Enfin, les processus de consentement et de partage des données peuvent sembler complexes et peu transparents pour les patients. Ils peuvent se sentir submergés par les documents juridiques et les autorisations nécessaires, ce qui peut dissuader certains d'entre eux de partager leurs données.
Des bénéfices quoi doivent être mieux expliqués pour avancer ensemble
Dans le monde médical d'aujourd'hui, le partage de données de santé est devenu un enjeu crucial pour l'amélioration des soins et la recherche médicale.
Les données sont indispensables pour mieux accompagner les patients, tant par les progrès de la recherche que pour l’accompagnement médical.

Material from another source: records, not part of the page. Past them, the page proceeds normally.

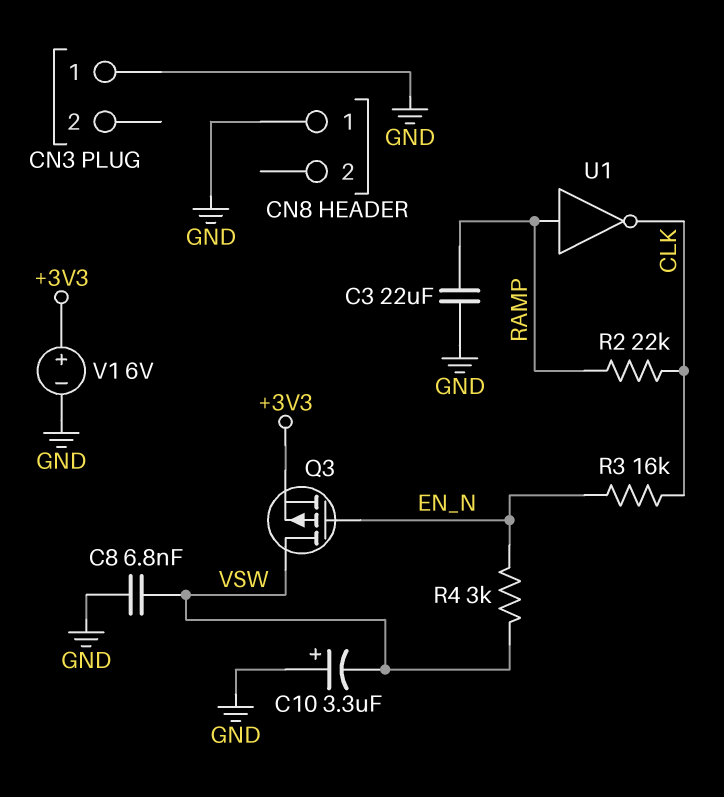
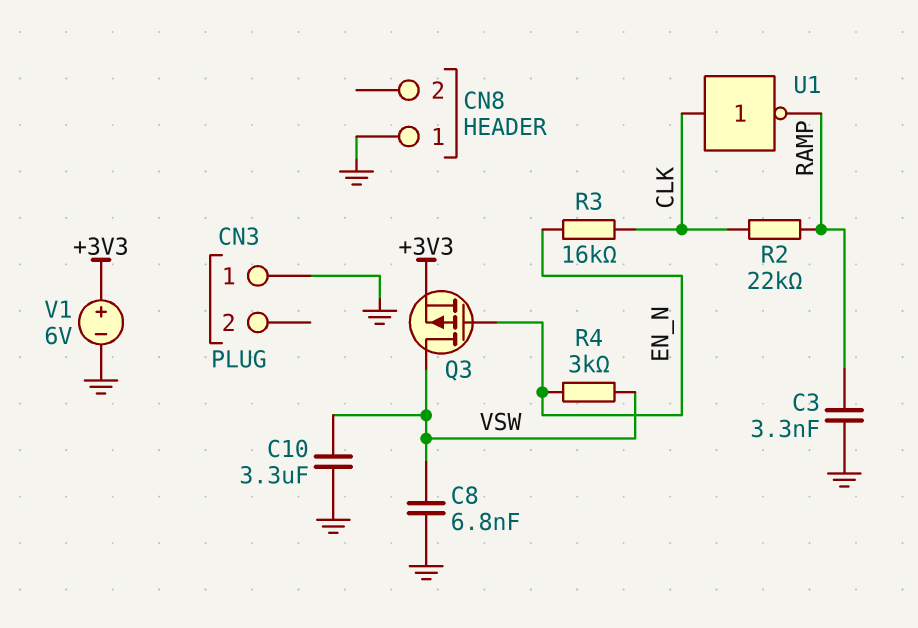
C3: 22uF (GND, RAMP) -> 3.3nF (GND, RAMP)
C10: 3.3uF (plus GND, minus VSW) -> 3.3uF (GND, VSW)
U1: NOT (in RAMP, out CLK) -> NOT (in CLK, out RAMP)

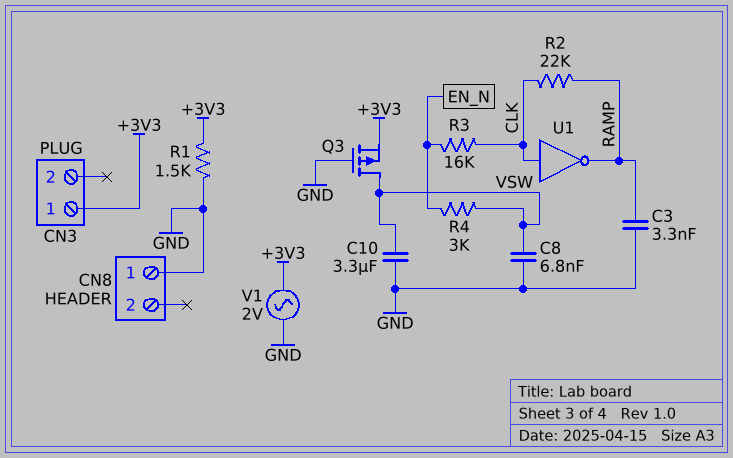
CN3 pin 1: GND -> +3V3
Q3: PMOS (G EN_N, D VSW, S +3V3) -> PMOS (G GND, D VSW, S +3V3)
R1: none -> 1.5k (+3V3, GND)
V1: 6V (plus +3V3, minus GND) -> AC 2V (+3V3, GND)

Le partage d’information peut permettre de proposer des traitements plus personnalisés avec une vue plus complète de l'historique médical de chaque patient. L’accès aux bases de données peut contribuer à des avancées médicales pour développer de nouvelles thérapies. Enfin, cela contribue à mieux identifier des facteurs de risque dans la société et mettre en place des stratégies de prévention générale. Dans ce contexte, le rapport Villani, publié en mars 2018, a mis en lumière les défis liés à l'utilisation des données de santé pour l'intelligence artificielle. Le rapport souligne des faiblesses en France en matière d'exploitation des données pour des applications avancées telles que l'IA et propose la création d'une plate-forme offrant un accès simplifié et rapide à une variété de données, provenant de grandes cohortes nationales, de cliniques et d'hôpitaux.

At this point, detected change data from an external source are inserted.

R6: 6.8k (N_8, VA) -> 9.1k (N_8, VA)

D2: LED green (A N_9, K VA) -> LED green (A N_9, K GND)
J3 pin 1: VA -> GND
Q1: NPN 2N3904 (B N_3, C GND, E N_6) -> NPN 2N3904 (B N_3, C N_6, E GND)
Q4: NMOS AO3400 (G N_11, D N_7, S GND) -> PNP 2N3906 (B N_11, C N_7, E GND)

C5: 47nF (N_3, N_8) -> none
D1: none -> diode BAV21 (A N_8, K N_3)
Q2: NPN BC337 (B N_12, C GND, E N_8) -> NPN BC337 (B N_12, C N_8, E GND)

Pour parvenir à collecter davantage de données, il est essentiel que les autorités de santé et les médecins soient transparents sur la manière dont ces données sont utilisées, qui y a accès et quelles seront les mesures de sécurité en place pour protéger la confidentialité. En établissant une relation de confiance avec les patients, ces derniers seront plus enclins à partager leurs données. Par ailleurs, il est important de mettre en avant les avantages tangibles du partage de données de santé, tels que la possibilité de recevoir des traitements plus personnalisés ou de contribuer à des avancées médicales.
Pour s'assurer que la dimension éthique du traitement des données est prise en compte, il faut aussi mettre en place des procédures claires sur la manière dont les données peuvent être collectées, stockées, partagées et utilisées, ainsi que des mécanismes de contrôle. En plaçant les patients au centre du processus, on s'assure que leurs valeurs et leurs préoccupations morales sont prises en compte dans toutes les décisions concernant leurs données de santé. Par exemple, lors du partage d’information avec le patient, l’accompagnement est indispensable. Ainsi, on ne peut pas juste envoyer un résultat d’analyse informant une personne qu’elle a une forte probabilité de souffrir à l'avenir d'une pathologie grave. La dimension morale intègre aussi la notion de responsabilité car il s’agit de savoir par exemple qui sera responsable en cas d'erreur de diagnostic: le médecin, l'hôpital ou l'entreprise productrice d’un algorithme.
En adoptant une approche éthique du partage de données de santé, qui prenne en compte la personne humaine, nous pouvons garantir que ces informations sont utilisées de manière responsable et dans le meilleur intérêt des patients et de la société dans son ensemble.